Приведённый текст →
Николай Богомолов - Вокруг «Серебряного века» Страница 5
- Категория: Научные и научно-популярные книги / История
- Автор: Николай Богомолов
- Год выпуска: -
- ISBN: -
- Издательство: -
- Страниц: 190
- Добавлено: 2019-01-08 16:32:29
Николай Богомолов - Вокруг «Серебряного века» краткое содержание
Прочтите описание перед тем, как прочитать онлайн книгу «Николай Богомолов - Вокруг «Серебряного века»» бесплатно полную версию:В новую книгу известного литературоведа Н. А. Богомолова, автора многочисленных исследований по истории отечественной словесности, вошли работы разных лет. Книга состоит из трех разделов. В первом рассмотрены некоторые общие проблемы изучения русской литературы конца XIX — начала XX веков, в него также включены воспоминания о М. Л. Гаспарове и В. Н. Топорове и статья о научном творчестве З. Г. Минц. Во втором, центральном разделе публикуются материалы по истории русского символизма и статьи, посвященные его деятелям, как чрезвычайно известным (В. Я. Брюсов, К. Д. Бальмонт, Ф. Сологуб), так и остающимся в тени (Ю. К. Балтрушайтис, М. Н. Семенов, круг издательства «Гриф»). В третьем собраны работы о постсимволизме и авангарде с проекциями на историческую действительность 1950–1960-х годов.
Николай Богомолов - Вокруг «Серебряного века» читать онлайн бесплатно
Но, видимо, наиболее показательным в этом отношении образцом является «Из книги невидимой» Александра Добролюбова (1905), куда на равных правах с якобы стихами и якобы прозой (на самом деле, конечно, являющихся единой по своей функции проповедью) входят «Дела и дни», где гесиодовское заглавие имеет подзаголовком «Дневник заключенного 1904 года», и «Из исследований». Излишне говорить, что ни дневника в точном смысле этого слова, ни исследований мы там не найдем, однако жанровые подзаголовки, причем заведомо разрушающие грань между художественным и внехудожественным, — налицо. В едином потоке откровений пророка или проповедника преодолеваются все жанровые грани, поскольку они противоречили бы духу единства, означенного в самом заглавии: «Из книги невидимой» подразумевает существование цельной и потенциально существующей «Книги невидимой», написанной кем-то высшим поэта, из которой ему может открыться лишь некоторая часть.

Материалы к заданиям →
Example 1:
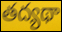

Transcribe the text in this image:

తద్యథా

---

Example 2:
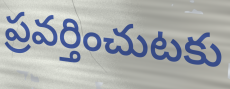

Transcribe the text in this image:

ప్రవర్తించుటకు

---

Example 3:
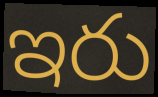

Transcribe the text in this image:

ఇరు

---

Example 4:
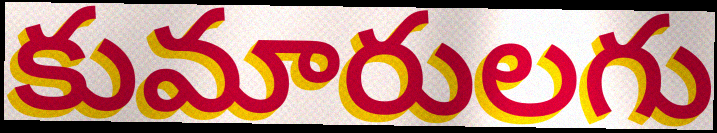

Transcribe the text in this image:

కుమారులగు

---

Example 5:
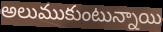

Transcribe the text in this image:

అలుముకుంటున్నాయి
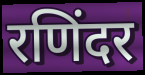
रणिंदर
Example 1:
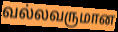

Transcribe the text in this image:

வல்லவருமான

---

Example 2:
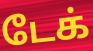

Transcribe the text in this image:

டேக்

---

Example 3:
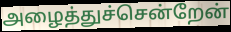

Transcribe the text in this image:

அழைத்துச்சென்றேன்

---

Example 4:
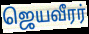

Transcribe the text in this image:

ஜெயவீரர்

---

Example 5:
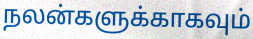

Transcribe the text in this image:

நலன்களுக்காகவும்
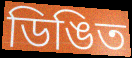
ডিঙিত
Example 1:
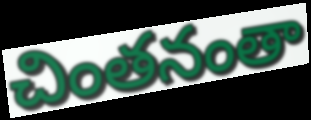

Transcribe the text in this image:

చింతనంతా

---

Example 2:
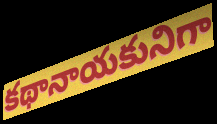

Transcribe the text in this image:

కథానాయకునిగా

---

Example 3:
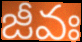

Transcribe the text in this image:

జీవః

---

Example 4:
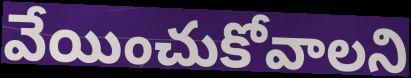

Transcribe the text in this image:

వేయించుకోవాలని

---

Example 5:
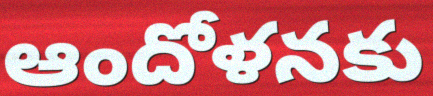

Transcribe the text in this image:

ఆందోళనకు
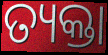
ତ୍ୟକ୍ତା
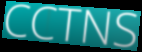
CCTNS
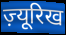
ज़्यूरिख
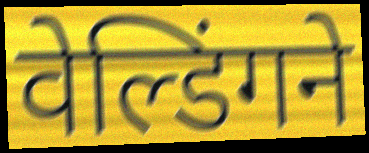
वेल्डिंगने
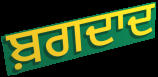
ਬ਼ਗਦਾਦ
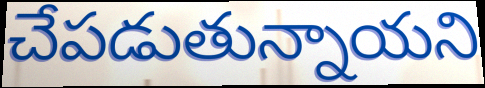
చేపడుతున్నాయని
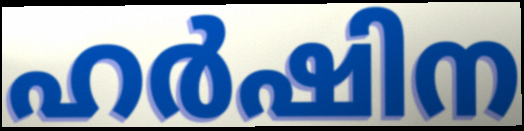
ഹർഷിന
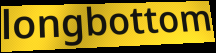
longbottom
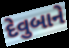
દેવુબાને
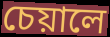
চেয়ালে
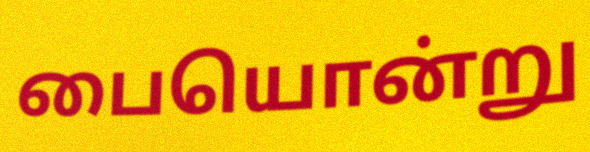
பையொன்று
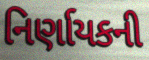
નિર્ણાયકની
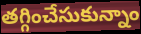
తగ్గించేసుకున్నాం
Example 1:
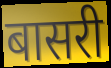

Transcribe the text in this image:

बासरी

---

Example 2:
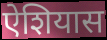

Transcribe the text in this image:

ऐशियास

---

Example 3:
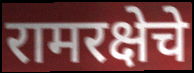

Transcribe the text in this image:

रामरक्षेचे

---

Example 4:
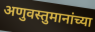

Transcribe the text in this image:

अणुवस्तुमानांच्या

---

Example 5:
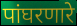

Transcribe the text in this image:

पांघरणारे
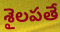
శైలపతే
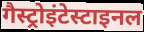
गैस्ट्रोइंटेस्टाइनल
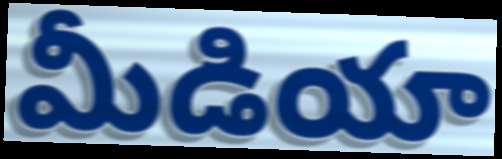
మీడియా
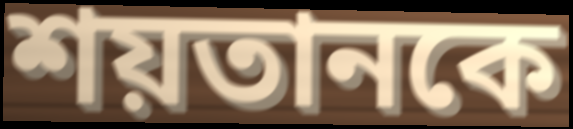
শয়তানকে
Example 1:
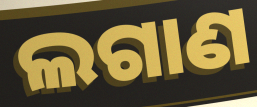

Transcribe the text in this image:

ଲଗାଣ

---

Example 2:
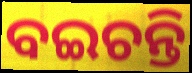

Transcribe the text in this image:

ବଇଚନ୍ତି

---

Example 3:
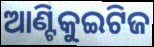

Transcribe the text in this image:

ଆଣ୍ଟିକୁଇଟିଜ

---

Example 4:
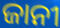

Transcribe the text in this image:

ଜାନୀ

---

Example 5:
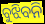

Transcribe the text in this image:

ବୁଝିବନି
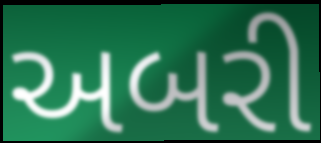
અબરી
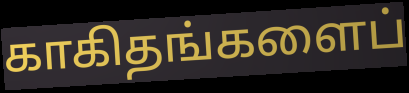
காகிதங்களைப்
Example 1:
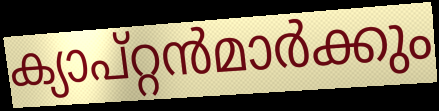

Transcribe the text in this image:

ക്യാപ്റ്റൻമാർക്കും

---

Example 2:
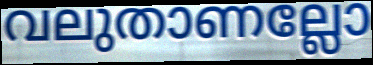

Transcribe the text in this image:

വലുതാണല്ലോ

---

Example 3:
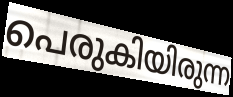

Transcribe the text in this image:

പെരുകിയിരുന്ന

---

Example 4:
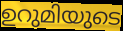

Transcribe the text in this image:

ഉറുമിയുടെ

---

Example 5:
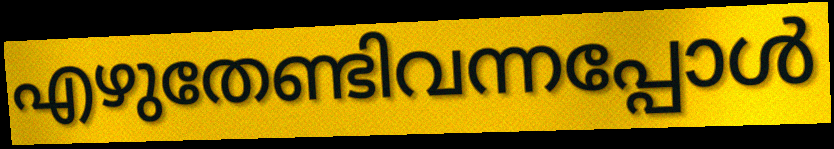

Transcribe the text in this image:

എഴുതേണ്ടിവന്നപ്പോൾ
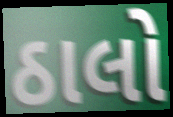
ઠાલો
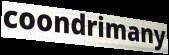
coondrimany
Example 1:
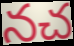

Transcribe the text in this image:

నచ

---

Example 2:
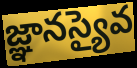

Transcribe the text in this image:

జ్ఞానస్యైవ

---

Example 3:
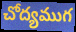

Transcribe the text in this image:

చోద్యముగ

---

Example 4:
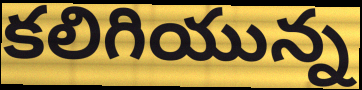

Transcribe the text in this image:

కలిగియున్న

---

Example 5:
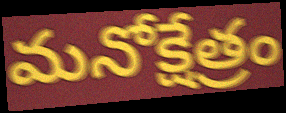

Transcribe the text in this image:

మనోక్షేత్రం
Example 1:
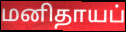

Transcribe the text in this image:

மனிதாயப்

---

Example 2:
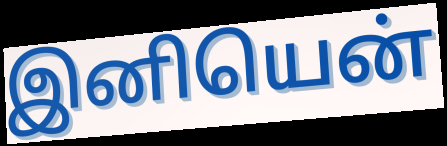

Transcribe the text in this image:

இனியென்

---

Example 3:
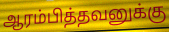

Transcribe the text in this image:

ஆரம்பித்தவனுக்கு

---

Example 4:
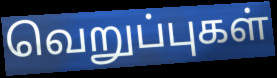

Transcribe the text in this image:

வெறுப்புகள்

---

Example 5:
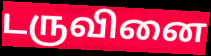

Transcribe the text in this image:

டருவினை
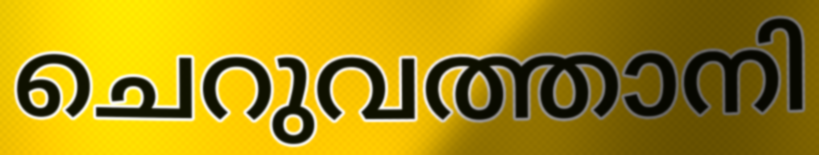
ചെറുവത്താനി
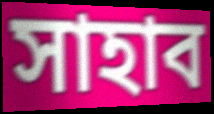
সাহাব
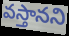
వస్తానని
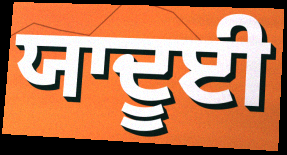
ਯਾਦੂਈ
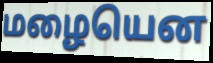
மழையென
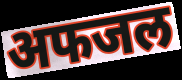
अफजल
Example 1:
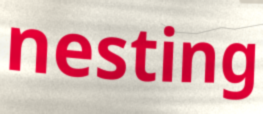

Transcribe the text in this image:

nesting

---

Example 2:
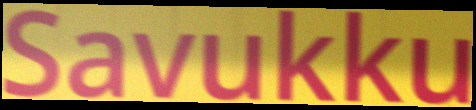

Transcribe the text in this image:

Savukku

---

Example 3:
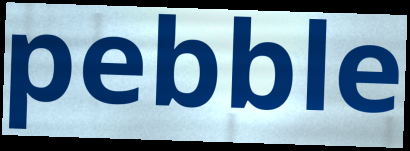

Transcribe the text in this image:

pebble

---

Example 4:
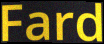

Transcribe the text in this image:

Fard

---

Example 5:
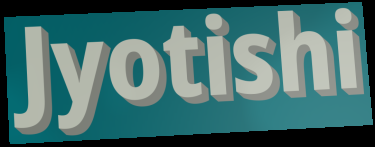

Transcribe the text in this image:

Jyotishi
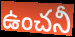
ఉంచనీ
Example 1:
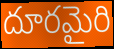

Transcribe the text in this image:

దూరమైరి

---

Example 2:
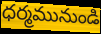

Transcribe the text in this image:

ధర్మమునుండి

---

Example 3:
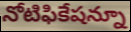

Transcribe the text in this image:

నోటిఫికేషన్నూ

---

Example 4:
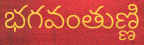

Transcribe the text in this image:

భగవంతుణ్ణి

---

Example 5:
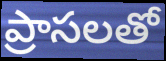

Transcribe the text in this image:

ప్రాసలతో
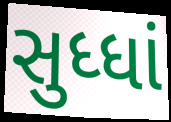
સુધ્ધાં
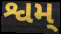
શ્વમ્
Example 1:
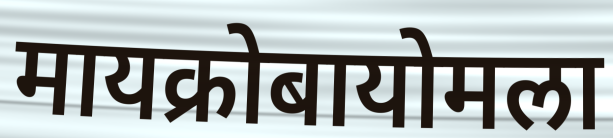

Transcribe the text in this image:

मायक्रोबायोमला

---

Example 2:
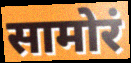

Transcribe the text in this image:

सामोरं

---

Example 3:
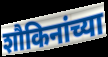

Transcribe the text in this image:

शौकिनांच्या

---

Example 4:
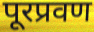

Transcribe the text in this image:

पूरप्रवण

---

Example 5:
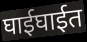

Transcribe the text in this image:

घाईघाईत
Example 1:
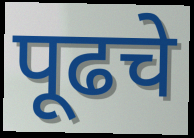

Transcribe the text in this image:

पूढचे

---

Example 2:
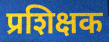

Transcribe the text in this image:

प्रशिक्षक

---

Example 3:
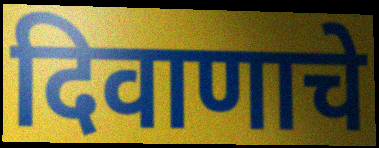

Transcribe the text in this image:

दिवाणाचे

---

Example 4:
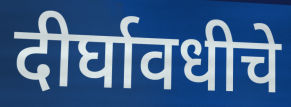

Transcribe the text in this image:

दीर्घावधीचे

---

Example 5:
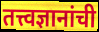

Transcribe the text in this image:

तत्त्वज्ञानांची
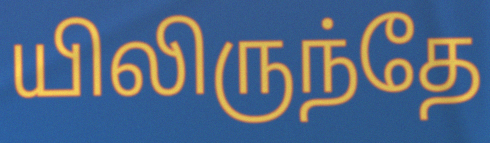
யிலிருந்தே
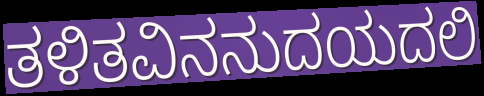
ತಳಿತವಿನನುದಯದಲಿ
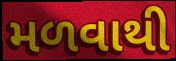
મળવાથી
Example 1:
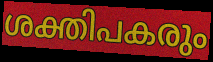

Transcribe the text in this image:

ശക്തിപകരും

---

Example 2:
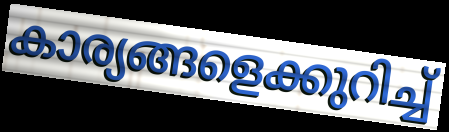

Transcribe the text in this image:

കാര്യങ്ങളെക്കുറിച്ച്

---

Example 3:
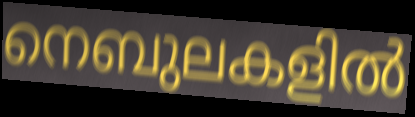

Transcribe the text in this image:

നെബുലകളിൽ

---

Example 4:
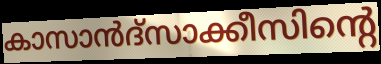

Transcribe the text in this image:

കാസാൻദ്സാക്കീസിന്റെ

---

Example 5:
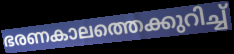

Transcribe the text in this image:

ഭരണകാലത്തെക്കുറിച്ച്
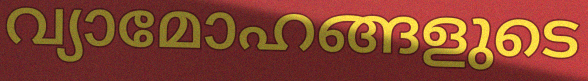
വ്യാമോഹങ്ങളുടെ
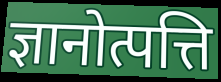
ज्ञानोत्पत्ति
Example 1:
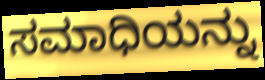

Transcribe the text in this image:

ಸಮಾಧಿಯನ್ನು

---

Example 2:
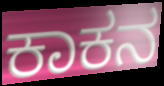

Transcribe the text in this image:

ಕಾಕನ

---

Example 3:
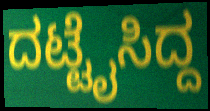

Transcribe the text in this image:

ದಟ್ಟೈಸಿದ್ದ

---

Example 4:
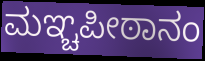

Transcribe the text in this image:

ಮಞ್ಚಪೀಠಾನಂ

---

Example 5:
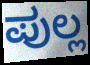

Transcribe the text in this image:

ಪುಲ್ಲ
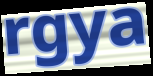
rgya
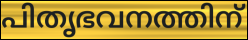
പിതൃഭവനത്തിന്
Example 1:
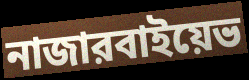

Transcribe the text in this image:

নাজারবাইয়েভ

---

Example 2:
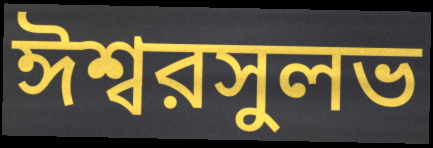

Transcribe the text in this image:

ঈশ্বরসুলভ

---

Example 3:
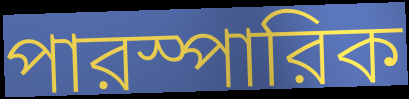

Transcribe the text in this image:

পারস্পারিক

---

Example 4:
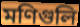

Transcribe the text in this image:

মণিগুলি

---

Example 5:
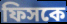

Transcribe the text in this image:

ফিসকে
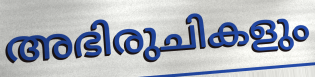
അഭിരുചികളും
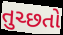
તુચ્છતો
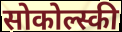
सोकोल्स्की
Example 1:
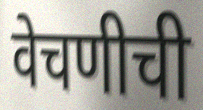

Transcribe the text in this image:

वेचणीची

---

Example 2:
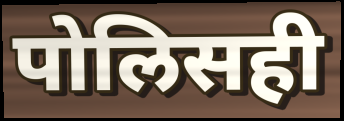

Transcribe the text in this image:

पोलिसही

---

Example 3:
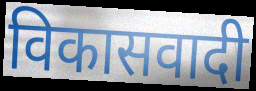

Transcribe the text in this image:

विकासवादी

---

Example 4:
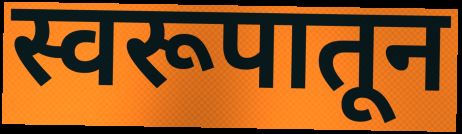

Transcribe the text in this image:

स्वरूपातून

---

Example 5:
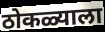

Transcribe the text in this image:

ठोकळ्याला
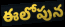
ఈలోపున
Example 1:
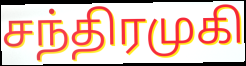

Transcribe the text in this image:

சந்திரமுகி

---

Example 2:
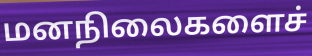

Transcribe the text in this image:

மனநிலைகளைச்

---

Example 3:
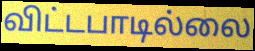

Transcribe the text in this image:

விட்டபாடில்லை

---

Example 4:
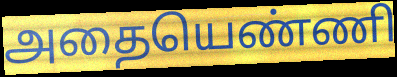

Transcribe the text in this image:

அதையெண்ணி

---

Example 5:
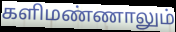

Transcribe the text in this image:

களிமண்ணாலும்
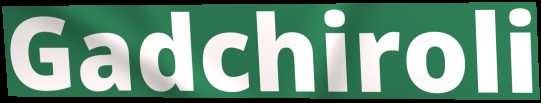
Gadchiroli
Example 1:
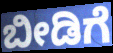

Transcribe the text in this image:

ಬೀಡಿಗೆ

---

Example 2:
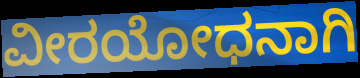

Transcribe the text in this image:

Задания →
(a) К какому году приведённый текст относит книгу Александра Добролюбова «Из книги невидимой»?
(b) Перепишите дословно фрагмент листинга от самого его начала до строки, содержащей «కథానాయకునిగా», включая обе границы. Изображения в ответ не включайте.

Ответы →
(a) К 1905 году.

(b)
Example 1:

Transcribe the text in this image:

తద్యథా

---

Example 2:

Transcribe the text in this image:

ప్రవర్తించుటకు

---

Example 3:

Transcribe the text in this image:

ఇరు

---

Example 4:

Transcribe the text in this image:

కుమారులగు

---

Example 5:

Transcribe the text in this image:

అలుముకుంటున్నాయి
रणिंदर
Example 1:

Transcribe the text in this image:

வல்லவருமான

---

Example 2:

Transcribe the text in this image:

டேக்

---

Example 3:

Transcribe the text in this image:

அழைத்துச்சென்றேன்

---

Example 4:

Transcribe the text in this image:

ஜெயவீரர்

---

Example 5:

Transcribe the text in this image:

நலன்களுக்காகவும்
ডিঙিত
Example 1:

Transcribe the text in this image:

చింతనంతా

---

Example 2:

Transcribe the text in this image:

కథానాయకునిగా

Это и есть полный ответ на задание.